Images do not belong in the copy. Set down all the entries exactly.

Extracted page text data
↓

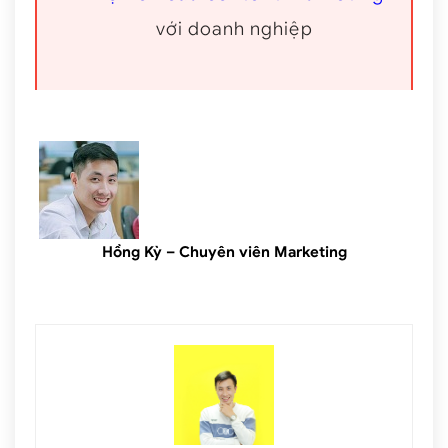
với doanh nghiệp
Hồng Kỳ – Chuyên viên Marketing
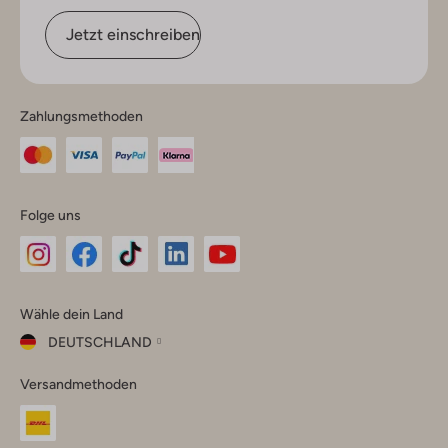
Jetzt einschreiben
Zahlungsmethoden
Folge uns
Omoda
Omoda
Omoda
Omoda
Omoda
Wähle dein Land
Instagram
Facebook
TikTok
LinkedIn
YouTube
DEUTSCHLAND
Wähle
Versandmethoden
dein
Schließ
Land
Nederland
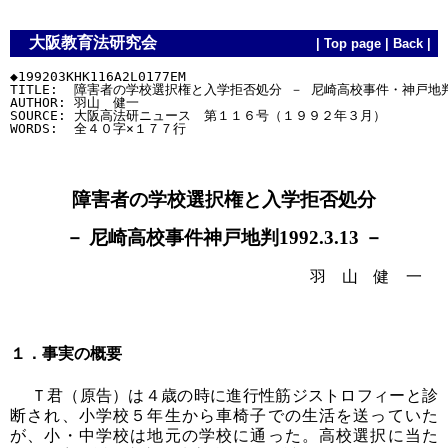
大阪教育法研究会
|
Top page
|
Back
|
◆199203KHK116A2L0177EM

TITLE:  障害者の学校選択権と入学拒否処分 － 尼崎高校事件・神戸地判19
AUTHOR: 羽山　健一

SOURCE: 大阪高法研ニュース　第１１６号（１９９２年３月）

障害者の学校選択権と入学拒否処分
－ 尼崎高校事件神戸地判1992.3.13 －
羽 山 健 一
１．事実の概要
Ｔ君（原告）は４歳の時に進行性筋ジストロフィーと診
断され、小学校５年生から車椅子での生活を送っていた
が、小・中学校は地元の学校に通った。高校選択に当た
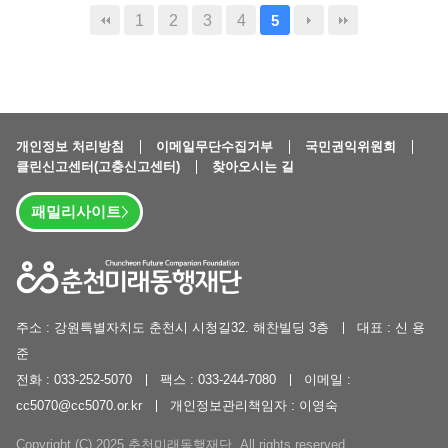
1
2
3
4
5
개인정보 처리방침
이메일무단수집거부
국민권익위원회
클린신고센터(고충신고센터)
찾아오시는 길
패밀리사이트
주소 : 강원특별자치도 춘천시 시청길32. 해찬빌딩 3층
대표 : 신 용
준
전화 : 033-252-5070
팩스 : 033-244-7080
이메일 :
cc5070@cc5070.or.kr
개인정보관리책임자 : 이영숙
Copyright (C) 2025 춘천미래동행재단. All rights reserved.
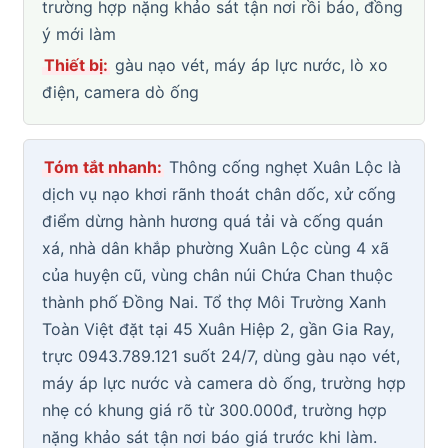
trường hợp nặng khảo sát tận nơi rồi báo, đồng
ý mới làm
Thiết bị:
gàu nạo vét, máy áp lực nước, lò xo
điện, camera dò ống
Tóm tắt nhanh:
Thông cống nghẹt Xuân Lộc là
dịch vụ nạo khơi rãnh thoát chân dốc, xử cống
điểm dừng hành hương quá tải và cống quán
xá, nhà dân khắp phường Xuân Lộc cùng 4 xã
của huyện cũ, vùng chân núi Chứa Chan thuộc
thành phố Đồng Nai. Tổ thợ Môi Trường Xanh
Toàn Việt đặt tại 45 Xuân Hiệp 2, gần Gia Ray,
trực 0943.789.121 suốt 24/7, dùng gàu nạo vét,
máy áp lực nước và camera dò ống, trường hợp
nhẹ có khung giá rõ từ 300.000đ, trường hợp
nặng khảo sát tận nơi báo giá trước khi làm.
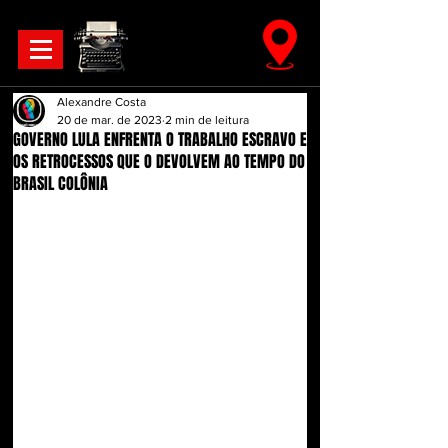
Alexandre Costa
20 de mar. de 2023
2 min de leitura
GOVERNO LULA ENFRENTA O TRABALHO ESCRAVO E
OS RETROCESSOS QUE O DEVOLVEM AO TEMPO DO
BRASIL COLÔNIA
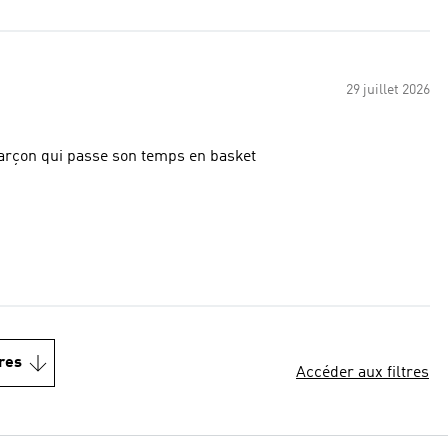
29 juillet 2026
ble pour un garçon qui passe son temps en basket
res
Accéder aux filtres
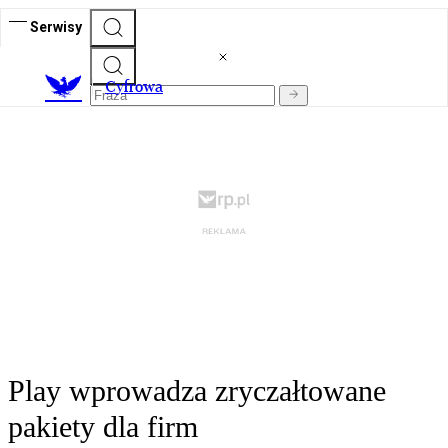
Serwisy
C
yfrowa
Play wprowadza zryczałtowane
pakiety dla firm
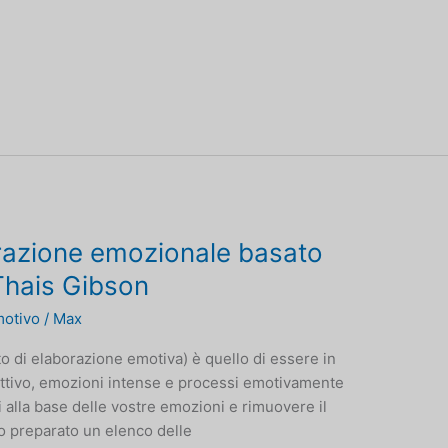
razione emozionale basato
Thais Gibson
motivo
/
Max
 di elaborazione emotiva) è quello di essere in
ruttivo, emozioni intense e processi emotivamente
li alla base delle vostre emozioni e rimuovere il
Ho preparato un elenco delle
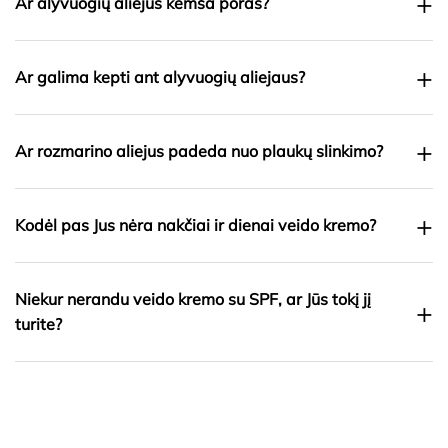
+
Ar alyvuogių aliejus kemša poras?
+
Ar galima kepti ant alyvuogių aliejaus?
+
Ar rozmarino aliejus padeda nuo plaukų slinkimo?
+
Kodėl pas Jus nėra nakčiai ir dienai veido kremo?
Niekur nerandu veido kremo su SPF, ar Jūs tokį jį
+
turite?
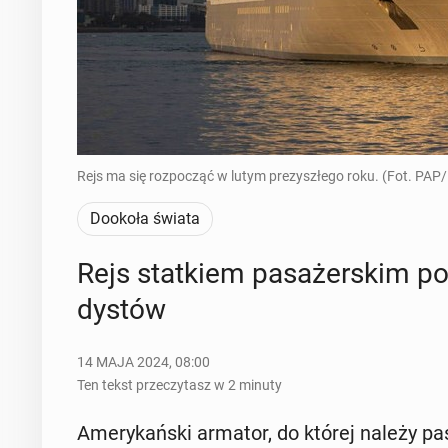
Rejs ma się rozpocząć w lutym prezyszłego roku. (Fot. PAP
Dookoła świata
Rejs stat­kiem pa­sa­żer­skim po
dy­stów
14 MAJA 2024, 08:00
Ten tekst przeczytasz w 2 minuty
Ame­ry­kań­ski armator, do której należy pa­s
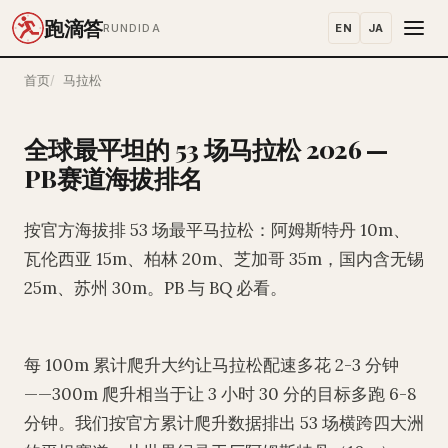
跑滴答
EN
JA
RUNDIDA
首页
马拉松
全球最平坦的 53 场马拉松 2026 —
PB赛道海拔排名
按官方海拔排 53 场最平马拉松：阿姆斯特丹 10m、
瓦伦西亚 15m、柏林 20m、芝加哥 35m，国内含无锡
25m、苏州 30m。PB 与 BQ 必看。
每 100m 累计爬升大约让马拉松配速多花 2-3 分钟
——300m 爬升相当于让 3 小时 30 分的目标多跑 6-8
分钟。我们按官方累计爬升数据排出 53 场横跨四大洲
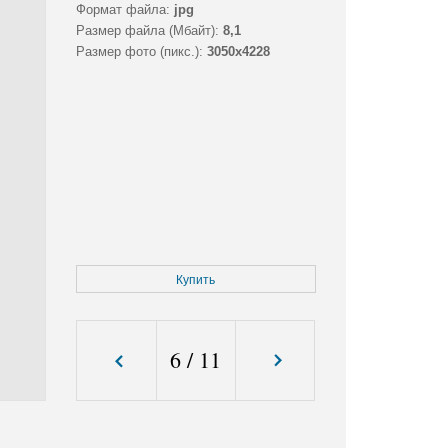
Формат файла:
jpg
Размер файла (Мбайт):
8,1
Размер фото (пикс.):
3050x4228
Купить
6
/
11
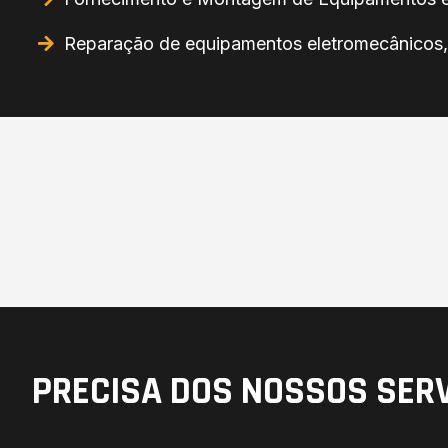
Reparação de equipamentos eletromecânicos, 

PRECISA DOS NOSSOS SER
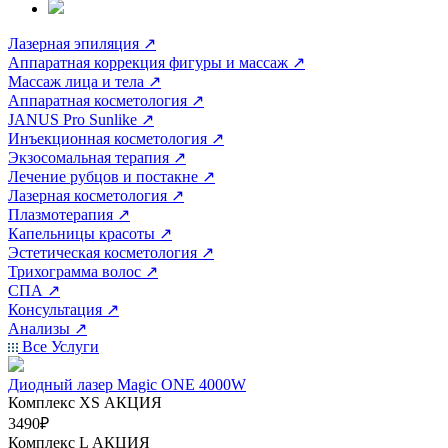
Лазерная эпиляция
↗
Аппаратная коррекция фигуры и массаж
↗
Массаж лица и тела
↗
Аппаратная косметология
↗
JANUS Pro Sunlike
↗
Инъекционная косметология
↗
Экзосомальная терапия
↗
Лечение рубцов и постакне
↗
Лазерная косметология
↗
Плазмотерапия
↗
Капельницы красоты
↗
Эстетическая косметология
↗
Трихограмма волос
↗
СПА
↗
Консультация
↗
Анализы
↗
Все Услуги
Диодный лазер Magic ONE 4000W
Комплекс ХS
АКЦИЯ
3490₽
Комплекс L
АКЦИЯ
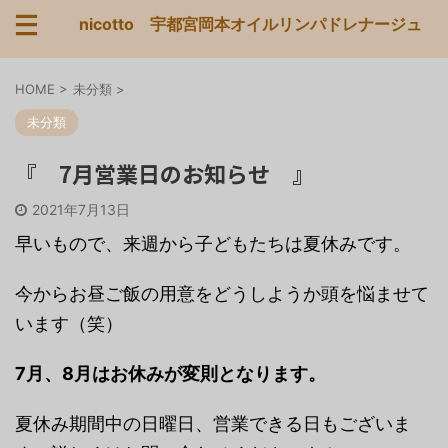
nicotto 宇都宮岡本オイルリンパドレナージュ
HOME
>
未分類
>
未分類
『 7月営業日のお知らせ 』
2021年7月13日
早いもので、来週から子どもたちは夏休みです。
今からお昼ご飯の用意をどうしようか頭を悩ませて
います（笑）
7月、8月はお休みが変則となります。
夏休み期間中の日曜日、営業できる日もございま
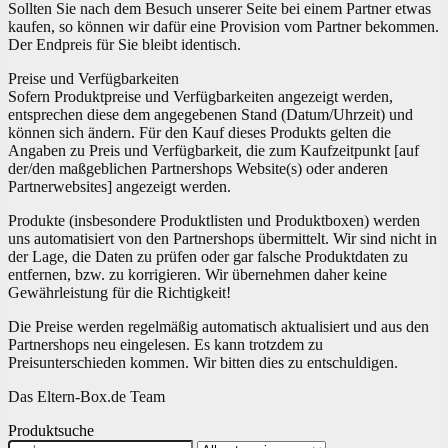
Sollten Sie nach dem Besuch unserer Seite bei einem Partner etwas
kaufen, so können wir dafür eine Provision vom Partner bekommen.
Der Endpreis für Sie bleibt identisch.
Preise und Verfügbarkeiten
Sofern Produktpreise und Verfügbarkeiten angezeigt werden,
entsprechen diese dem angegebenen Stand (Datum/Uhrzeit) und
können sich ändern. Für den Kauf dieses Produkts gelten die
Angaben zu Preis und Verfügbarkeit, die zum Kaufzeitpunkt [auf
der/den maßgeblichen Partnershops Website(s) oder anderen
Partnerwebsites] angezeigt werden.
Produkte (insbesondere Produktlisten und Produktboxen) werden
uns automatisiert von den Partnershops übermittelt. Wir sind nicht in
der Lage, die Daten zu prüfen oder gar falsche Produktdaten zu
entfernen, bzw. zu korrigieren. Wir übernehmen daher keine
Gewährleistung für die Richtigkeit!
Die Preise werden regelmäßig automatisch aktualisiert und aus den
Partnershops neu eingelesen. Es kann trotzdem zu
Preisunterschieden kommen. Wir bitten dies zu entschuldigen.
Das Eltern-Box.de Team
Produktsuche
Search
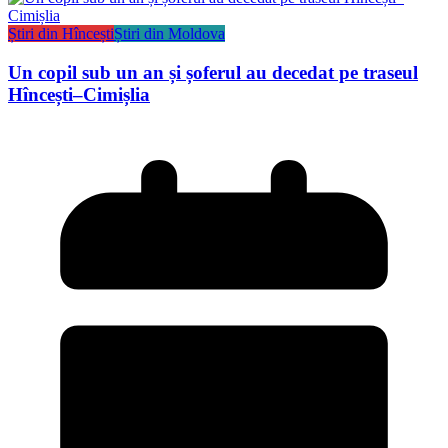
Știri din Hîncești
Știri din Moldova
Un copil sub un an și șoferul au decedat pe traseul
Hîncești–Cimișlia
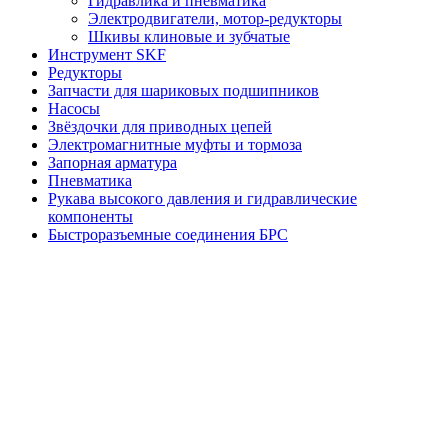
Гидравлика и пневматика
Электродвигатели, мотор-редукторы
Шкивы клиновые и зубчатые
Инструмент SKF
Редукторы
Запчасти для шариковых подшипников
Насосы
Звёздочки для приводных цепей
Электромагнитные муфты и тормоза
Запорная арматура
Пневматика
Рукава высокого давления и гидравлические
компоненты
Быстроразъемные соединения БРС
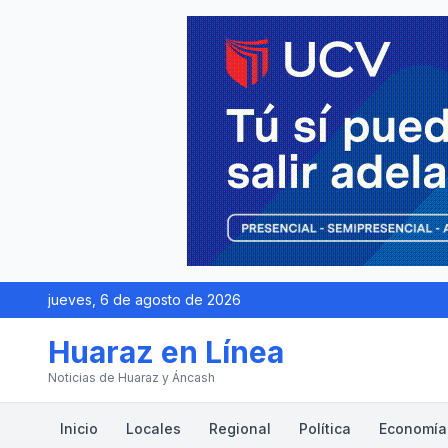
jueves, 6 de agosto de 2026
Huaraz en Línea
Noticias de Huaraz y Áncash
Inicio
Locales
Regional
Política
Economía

↑

§ **TASK RESULT**
với doanh nghiệp
Hồng Kỳ – Chuyên viên Marketing
Jetzt einschreiben
Zahlungsmethoden
Folge uns
Omoda
Omoda
Omoda
Omoda
Omoda
Wähle dein Land
Instagram
Facebook
TikTok
LinkedIn
YouTube
DEUTSCHLAND
Wähle
Versandmethoden
dein
Schließ
Land
Nederland
大阪教育法研究会
|
Top page
|
Back
|
◆199203KHK116A2L0177EM

TITLE:  障害者の学校選択権と入学拒否処分 － 尼崎高校事件・神戸地判19
AUTHOR: 羽山　健一

SOURCE: 大阪高法研ニュース　第１１６号（１９９２年３月）

障害者の学校選択権と入学拒否処分
－ 尼崎高校事件神戸地判1992.3.13 －
羽 山 健 一
１．事実の概要
Ｔ君（原告）は４歳の時に進行性筋ジストロフィーと診
断され、小学校５年生から車椅子での生活を送っていた
が、小・中学校は地元の学校に通った。高校選択に当た
1
2
3
4
5
개인정보 처리방침
이메일무단수집거부
국민권익위원회
클린신고센터(고충신고센터)
찾아오시는 길
패밀리사이트
주소 : 강원특별자치도 춘천시 시청길32. 해찬빌딩 3층
대표 : 신 용
준
전화 : 033-252-5070
팩스 : 033-244-7080
이메일 :
cc5070@cc5070.or.kr
개인정보관리책임자 : 이영숙
Copyright (C) 2025 춘천미래동행재단. All rights reserved.
trường hợp nặng khảo sát tận nơi rồi báo, đồng
ý mới làm
Thiết bị:
gàu nạo vét, máy áp lực nước, lò xo
điện, camera dò ống
Tóm tắt nhanh:
Thông cống nghẹt Xuân Lộc là
dịch vụ nạo khơi rãnh thoát chân dốc, xử cống
điểm dừng hành hương quá tải và cống quán
xá, nhà dân khắp phường Xuân Lộc cùng 4 xã
của huyện cũ, vùng chân núi Chứa Chan thuộc
thành phố Đồng Nai. Tổ thợ Môi Trường Xanh
Toàn Việt đặt tại 45 Xuân Hiệp 2, gần Gia Ray,
trực 0943.789.121 suốt 24/7, dùng gàu nạo vét,
máy áp lực nước và camera dò ống, trường hợp
nhẹ có khung giá rõ từ 300.000đ, trường hợp
nặng khảo sát tận nơi báo giá trước khi làm.
Alexandre Costa
20 de mar. de 2023
2 min de leitura
GOVERNO LULA ENFRENTA O TRABALHO ESCRAVO E
OS RETROCESSOS QUE O DEVOLVEM AO TEMPO DO
BRASIL COLÔNIA
29 juillet 2026
ble pour un garçon qui passe son temps en basket
res
Accéder aux filtres
Serwisy
C
yfrowa
Play wprowadza zryczałtowane
pakiety dla firm
razione emozionale basato
Thais Gibson
motivo
/
Max
 di elaborazione emotiva) è quello di essere in
ruttivo, emozioni intense e processi emotivamente
li alla base delle vostre emozioni e rimuovere il
Ho preparato un elenco delle
+
Ar alyvuogių aliejus kemša poras?
+
Ar galima kepti ant alyvuogių aliejaus?
+
Ar rozmarino aliejus padeda nuo plaukų slinkimo?
+
Kodėl pas Jus nėra nakčiai ir dienai veido kremo?
Niekur nerandu veido kremo su SPF, ar Jūs tokį jį
+
turite?
Rejs ma się rozpocząć w lutym prezyszłego roku. (Fot. PAP
Dookoła świata
Rejs stat­kiem pa­sa­żer­skim po
dy­stów
14 MAJA 2024, 08:00
Ten tekst przeczytasz w 2 minuty
Ame­ry­kań­ski armator, do której należy pa­s
跑滴答
EN
JA
RUNDIDA
首页
马拉松
全球最平坦的 53 场马拉松 2026 —
PB赛道海拔排名
按官方海拔排 53 场最平马拉松：阿姆斯特丹 10m、
瓦伦西亚 15m、柏林 20m、芝加哥 35m，国内含无锡
25m、苏州 30m。PB 与 BQ 必看。
每 100m 累计爬升大约让马拉松配速多花 2-3 分钟
——300m 爬升相当于让 3 小时 30 分的目标多跑 6-8
分钟。我们按官方累计爬升数据排出 53 场横跨四大洲
Формат файла:
jpg
Размер файла (Мбайт):
8,1
Размер фото (пикс.):
3050x4228
Купить
6
/
11
Reparação de equipamentos eletromecânicos, 

PRECISA DOS NOSSOS SER
Лазерная эпиляция
↗
Аппаратная коррекция фигуры и массаж
↗
Массаж лица и тела
↗
Аппаратная косметология
↗
JANUS Pro Sunlike
↗
Инъекционная косметология
↗
Экзосомальная терапия
↗
Лечение рубцов и постакне
↗
Лазерная косметология
↗
Плазмотерапия
↗
Капельницы красоты
↗
Эстетическая косметология
↗
Трихограмма волос
↗
СПА
↗
Консультация
↗
Анализы
↗
Все Услуги
Диодный лазер Magic ONE 4000W
Комплекс ХS
АКЦИЯ
3490₽
Комплекс L
АКЦИЯ
nicotto 宇都宮岡本オイルリンパドレナージュ
HOME
>
未分類
>
未分類
『 7月営業日のお知らせ 』
2021年7月13日
早いもので、来週から子どもたちは夏休みです。
今からお昼ご飯の用意をどうしようか頭を悩ませて
います（笑）
7月、8月はお休みが変則となります。
夏休み期間中の日曜日、営業できる日もございま
Sollten Sie nach dem Besuch unserer Seite bei einem Partner etwas
kaufen, so können wir dafür eine Provision vom Partner bekommen.
Der Endpreis für Sie bleibt identisch.
Preise und Verfügbarkeiten
Sofern Produktpreise und Verfügbarkeiten angezeigt werden,
entsprechen diese dem angegebenen Stand (Datum/Uhrzeit) und
können sich ändern. Für den Kauf dieses Produkts gelten die
Angaben zu Preis und Verfügbarkeit, die zum Kaufzeitpunkt [auf
der/den maßgeblichen Partnershops Website(s) oder anderen
Partnerwebsites] angezeigt werden.
Produkte (insbesondere Produktlisten und Produktboxen) werden
uns automatisiert von den Partnershops übermittelt. Wir sind nicht in
der Lage, die Daten zu prüfen oder gar falsche Produktdaten zu
entfernen, bzw. zu korrigieren. Wir übernehmen daher keine
Gewährleistung für die Richtigkeit!
Die Preise werden regelmäßig automatisch aktualisiert und aus den
Partnershops neu eingelesen. Es kann trotzdem zu
Preisunterschieden kommen. Wir bitten dies zu entschuldigen.
Das Eltern-Box.de Team
Produktsuche
Search
Știri din Hîncești
Știri din Moldova
Un copil sub un an și șoferul au decedat pe traseul
Hîncești–Cimișlia
Гидравлика и пневматика
Электродвигатели, мотор-редукторы
Шкивы клиновые и зубчатые
Инструмент SKF
Редукторы
Запчасти для шариковых подшипников
Насосы
Звёздочки для приводных цепей
Электромагнитные муфты и тормоза
Запорная арматура
Пневматика
Рукава высокого давления и гидравлические
компоненты
Быстроразъемные соединения БРС
jueves, 6 de agosto de 2026
Huaraz en Línea
Noticias de Huaraz y Áncash
Inicio
Locales
Regional
Política
Economía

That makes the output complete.